À l’approche des élections provinciales, les jeunes veulent être entendus
Dans l’idée de sonder les préoccupations, plusieurs jeunes de 12 à 35 ans en majeure partie des étudiants ont pris part au sondage qui a été mis en place pendant environ un mois par le Forum Jeunesse de l’Abitibi-Témiscamingue (FJAT).
C’est ce mercredi au Centre Méga de Rouyn-Noranda que l’organisme a dévoilé les résultats de ce sondage en présence des jeunes et des élus de la région mettant en lumière leurs principales préoccupations et leurs attentes envers les décideurs. Selon Benjamin Brassard, président du FJAT, cette initiative vise à alimenter les débats électoraux à venir. « Dans quelques mois […], le Québec sera plongé dans des élections qui vont se terminer au terme du 5 octobre prochain. Donc, ces élections-là provinciales nous amènent à nous réfléchir et nous positionner, nous comme Forum jeunesse de l’Abitibi-Témiscamingue, à trouver qu’est-ce qu’on pourrait faire pour porter la voix des jeunes lors de cette élection-là », explique M. Brassard.
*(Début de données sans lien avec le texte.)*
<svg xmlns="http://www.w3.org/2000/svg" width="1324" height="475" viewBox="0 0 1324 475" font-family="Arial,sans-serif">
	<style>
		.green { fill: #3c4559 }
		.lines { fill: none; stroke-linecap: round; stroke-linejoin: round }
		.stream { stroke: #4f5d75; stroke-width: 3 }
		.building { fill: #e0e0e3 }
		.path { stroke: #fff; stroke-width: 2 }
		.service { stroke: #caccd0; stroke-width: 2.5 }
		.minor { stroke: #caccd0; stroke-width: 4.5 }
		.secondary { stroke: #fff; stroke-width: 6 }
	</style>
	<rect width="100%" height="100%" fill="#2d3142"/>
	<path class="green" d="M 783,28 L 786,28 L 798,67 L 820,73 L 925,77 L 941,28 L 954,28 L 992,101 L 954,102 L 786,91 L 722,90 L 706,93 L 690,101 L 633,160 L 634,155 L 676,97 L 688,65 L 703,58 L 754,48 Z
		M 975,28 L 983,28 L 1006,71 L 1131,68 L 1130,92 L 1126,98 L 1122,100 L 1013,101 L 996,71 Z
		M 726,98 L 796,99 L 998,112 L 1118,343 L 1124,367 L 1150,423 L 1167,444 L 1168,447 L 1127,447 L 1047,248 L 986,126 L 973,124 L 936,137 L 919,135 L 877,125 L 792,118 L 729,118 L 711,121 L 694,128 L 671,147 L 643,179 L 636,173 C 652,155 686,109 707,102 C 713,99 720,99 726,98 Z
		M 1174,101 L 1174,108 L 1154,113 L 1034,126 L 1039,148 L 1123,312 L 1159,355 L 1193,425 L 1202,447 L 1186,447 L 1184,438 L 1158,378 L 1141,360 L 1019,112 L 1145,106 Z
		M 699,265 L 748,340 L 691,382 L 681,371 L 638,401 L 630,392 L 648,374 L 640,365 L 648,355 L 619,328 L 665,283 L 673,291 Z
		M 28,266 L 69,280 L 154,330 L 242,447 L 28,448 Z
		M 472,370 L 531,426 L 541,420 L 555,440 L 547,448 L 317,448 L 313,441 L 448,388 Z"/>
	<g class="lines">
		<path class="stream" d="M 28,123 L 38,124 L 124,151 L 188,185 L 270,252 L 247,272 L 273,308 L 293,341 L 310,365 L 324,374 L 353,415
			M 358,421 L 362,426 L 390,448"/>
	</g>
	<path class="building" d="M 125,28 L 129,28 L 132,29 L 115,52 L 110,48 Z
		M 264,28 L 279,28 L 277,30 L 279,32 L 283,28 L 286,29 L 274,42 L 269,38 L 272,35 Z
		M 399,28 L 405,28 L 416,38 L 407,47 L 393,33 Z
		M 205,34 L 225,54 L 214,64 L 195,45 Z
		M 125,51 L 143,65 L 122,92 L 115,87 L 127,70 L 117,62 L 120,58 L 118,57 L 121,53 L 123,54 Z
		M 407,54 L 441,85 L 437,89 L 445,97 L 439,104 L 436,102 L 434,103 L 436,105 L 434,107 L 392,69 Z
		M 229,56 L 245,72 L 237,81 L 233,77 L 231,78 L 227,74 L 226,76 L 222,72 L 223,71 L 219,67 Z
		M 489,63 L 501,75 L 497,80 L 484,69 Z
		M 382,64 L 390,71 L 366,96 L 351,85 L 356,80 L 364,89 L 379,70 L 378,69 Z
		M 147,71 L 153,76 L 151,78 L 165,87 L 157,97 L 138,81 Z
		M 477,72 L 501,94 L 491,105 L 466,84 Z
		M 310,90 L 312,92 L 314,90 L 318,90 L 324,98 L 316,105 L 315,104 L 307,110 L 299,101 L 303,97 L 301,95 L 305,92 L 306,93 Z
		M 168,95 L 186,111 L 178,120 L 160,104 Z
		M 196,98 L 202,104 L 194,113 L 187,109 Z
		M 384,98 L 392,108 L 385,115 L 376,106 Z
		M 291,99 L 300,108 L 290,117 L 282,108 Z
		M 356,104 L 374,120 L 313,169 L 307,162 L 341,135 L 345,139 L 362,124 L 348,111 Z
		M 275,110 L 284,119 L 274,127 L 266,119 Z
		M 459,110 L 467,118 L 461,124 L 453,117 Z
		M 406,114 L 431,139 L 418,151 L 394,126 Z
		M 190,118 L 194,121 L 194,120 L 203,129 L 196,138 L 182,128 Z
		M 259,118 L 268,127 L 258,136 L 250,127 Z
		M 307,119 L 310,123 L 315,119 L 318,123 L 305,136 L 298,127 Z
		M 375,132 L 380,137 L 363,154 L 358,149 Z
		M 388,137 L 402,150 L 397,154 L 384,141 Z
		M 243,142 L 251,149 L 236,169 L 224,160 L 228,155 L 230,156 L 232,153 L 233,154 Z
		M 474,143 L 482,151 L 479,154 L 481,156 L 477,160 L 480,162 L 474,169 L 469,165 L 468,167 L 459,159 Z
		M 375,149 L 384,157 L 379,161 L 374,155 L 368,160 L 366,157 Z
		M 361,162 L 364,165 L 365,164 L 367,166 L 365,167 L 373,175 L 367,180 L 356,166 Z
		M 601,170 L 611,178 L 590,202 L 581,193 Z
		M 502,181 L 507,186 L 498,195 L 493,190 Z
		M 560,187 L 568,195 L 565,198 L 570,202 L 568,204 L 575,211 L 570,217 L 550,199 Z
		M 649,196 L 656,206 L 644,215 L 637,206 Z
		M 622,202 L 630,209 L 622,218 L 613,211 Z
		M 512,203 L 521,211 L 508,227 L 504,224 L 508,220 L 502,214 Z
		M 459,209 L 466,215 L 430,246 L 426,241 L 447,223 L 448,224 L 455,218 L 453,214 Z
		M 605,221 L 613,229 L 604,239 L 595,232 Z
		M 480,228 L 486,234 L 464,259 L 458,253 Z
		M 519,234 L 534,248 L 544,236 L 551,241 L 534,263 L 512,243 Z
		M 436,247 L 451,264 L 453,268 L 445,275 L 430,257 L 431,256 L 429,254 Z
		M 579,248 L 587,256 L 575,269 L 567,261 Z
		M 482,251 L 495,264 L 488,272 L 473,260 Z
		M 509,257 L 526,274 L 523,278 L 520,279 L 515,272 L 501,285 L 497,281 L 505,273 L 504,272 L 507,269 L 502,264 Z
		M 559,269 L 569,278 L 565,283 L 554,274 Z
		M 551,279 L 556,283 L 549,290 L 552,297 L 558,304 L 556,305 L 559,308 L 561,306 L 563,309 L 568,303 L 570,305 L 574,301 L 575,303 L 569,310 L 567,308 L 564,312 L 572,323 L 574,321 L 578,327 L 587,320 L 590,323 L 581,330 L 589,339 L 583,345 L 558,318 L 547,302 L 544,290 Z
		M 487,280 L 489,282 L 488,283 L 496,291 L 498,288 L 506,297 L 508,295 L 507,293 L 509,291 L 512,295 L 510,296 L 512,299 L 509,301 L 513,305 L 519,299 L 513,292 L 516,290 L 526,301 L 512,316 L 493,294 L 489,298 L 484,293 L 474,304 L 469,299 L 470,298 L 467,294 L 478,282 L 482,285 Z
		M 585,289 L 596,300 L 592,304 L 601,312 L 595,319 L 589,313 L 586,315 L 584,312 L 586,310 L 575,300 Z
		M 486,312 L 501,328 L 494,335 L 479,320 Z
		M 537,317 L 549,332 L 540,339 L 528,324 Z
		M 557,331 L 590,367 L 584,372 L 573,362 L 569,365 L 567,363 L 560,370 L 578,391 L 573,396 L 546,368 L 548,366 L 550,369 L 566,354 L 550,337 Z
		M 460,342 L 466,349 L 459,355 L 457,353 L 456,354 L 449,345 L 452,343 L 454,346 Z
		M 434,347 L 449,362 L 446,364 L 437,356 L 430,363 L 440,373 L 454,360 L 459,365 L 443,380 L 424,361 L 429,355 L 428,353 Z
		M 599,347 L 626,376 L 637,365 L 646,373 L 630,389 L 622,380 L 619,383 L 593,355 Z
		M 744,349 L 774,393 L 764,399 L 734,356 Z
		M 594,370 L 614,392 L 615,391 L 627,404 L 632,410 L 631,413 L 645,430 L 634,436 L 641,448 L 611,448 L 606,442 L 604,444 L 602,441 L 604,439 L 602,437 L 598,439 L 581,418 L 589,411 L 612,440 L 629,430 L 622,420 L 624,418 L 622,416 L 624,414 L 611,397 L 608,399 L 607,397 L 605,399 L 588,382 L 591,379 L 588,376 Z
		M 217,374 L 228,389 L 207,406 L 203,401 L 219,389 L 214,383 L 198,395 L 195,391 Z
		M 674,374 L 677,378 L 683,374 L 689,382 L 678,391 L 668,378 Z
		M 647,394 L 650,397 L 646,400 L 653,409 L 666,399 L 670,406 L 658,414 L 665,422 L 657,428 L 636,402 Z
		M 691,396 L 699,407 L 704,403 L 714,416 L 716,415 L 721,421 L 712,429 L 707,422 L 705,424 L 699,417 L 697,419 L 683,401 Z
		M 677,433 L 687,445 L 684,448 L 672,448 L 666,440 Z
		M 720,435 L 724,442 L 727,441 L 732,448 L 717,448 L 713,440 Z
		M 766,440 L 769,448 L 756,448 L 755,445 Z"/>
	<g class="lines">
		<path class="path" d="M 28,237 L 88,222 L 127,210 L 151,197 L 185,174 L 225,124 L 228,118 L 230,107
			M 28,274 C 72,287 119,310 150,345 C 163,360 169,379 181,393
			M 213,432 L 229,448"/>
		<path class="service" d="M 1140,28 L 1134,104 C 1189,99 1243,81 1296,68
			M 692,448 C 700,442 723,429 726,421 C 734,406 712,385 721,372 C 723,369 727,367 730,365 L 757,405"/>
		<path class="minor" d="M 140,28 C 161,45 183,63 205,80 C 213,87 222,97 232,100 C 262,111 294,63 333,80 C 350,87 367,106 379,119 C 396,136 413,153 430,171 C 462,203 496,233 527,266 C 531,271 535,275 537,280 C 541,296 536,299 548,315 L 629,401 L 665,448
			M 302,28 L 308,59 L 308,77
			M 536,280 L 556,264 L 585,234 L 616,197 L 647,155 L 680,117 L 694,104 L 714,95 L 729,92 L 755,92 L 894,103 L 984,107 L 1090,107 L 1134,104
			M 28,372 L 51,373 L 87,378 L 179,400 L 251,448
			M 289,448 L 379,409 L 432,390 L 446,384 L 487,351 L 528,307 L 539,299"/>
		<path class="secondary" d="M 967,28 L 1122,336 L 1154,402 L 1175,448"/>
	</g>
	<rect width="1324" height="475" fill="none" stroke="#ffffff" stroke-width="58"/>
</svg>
Parmi les constats du sondage, le coût de la vie et l’accès au logement ressortent comme les enjeux les plus urgents. Ces facteurs influencent directement plusieurs aspects du quotidien des jeunes, notamment leur autonomie, leurs études, leur travail et leur santé mentale. Bien que les jeunes interrogés démontrent un fort sentiment d’attachement à la région, leur décision d’y rester dépend largement de conditions concrètes. « Ils aiment leur région, mais la rétention repose sur des facteurs comme le logement, les études, la diversification des études, l’emploi et les services », souligne M. Brassard.

Benjamin Brassard, président du Forum jeunesse de l’Abitibi-Témiscamingue (Crédit Photo : photo archive)
Le sondage met également en lumière des préoccupations liées à la santé mentale. La pression financière, l’anxiété de performance et l’incertitude face à l’avenir figurent parmi les éléments mentionnés dans le sondage. À cela s’ajoute un sentiment d’isolement, accentué notamment par le manque d’espaces de socialisation. Plusieurs jeunes estiment qu’il manque d’activités gratuites et de lieux de rassemblement dans la région. « Les jeunes veulent des milieux de vie dynamiques, pas seulement des services », résume le président du FJAT.
Les jeunes veulent suivre leur passion, mais ils doivent voir des perspectives concrètes d’études, de stages, d’emplois en région. D’autres enjeux ressortent également du sondage, notamment le manque de transport en commun, qui limite l’accès aux études, aux emplois et aux services, particulièrement en milieu rural. Les jeunes souhaitent aussi une meilleure articulation entre l’éducation et le marché du travail, avec davantage de possibilités de stages, d’études et d’emplois en région.
Un sentiment d’être peu écoutés
Un autre constat marquant concerne la participation citoyenne. Les jeunes expriment un faible sentiment d’être entendus par les décideurs politiques et organisationnels. Le sondage révèle une moyenne de 2,3 sur 5 quant au sentiment d’être écouté, ce qui traduit une perception défavorable de leur influence dans les instances décisionnelles. « C’est un enjeu qui est démocratique et majeur. Donc, les jeunes ne se sentent pas écoutés de la part de leurs élus, des instances organisationnelles de la région. » Malgré cela, l’intérêt pour l’engagement demeure élevé, soit 93 % des répondants disent vouloir s’impliquer dans leur communauté, à condition d’être valorisés et considérés.

Crédit photo : : Photo gracieuseté
Par conséquent, M. Brassard confirme que l’organisme entend maintenant utiliser ces résultats pour alimenter les discussions politiques. Une tournée régionale est prévue dans les différentes MRC afin de présenter les conclusions et d’échanger avec les jeunes et les élus. L’organisme souhaite également organiser des rencontres avec les candidats aux élections provinciales pour les interpeller directement sur les enjeux identifiés. Pour voir comment ils peuvent transformer les enjeux identifiés et les constats en des actions concrètes pour aider à régler ce que vivent les jeunes de la région. « L’objectif, c’est que les enjeux jeunesse soient au centre des discussions et qu’ils se traduisent en actions concrètes », conclut M. Brassard.